"""

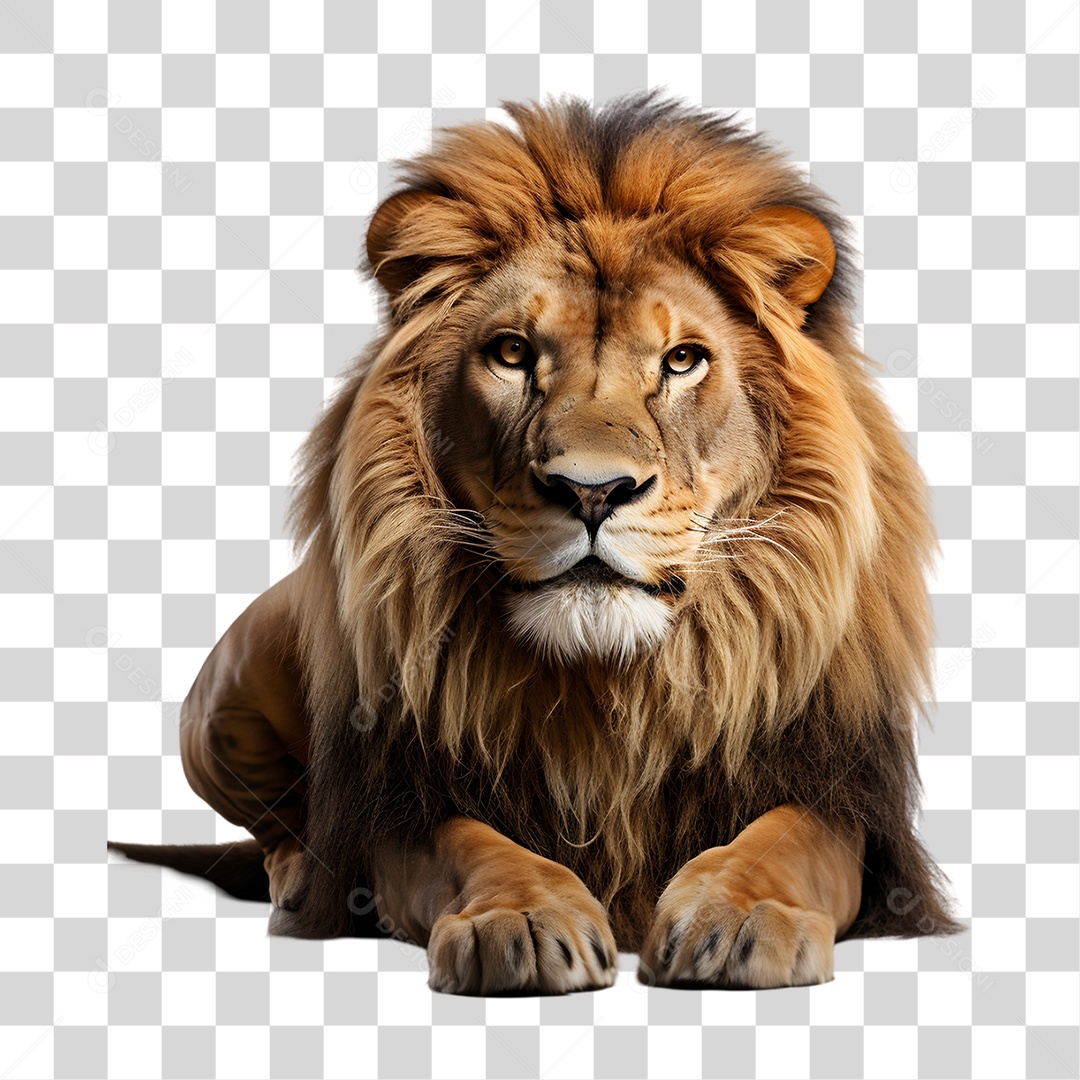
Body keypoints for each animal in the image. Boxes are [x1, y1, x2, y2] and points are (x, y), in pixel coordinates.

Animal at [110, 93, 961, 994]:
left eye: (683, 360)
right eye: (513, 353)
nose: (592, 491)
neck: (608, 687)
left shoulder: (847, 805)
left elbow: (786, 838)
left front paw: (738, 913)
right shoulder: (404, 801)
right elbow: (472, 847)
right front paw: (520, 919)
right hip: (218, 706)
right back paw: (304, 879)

"""
"""

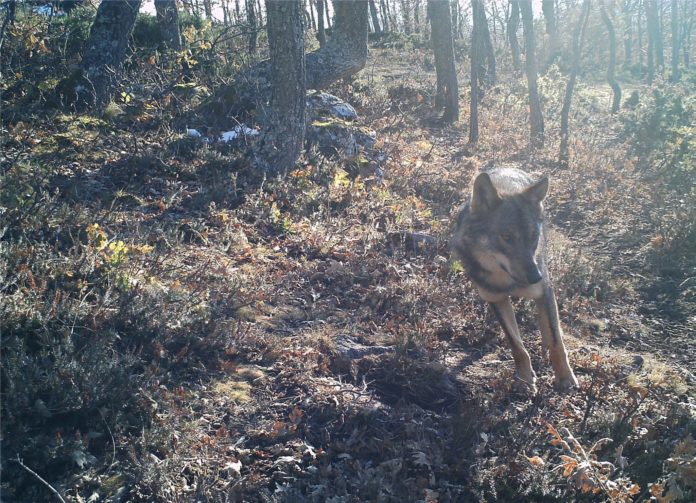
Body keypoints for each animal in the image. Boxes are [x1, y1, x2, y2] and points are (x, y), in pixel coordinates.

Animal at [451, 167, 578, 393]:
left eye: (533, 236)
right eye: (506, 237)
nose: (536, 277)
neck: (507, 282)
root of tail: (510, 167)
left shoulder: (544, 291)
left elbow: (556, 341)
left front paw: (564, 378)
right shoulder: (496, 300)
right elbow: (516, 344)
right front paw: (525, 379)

"""

• Your instructions: From the records above, extract exactly and only the lines that begin at the line with "right eye: (513, 353)" and stop after the line with "right back paw: (304, 879)".

• Problem solution:
right eye: (513, 353)
nose: (592, 491)
neck: (608, 687)
left shoulder: (847, 805)
left elbow: (786, 838)
left front paw: (738, 913)
right shoulder: (404, 801)
right elbow: (472, 847)
right front paw: (520, 919)
right hip: (218, 706)
right back paw: (304, 879)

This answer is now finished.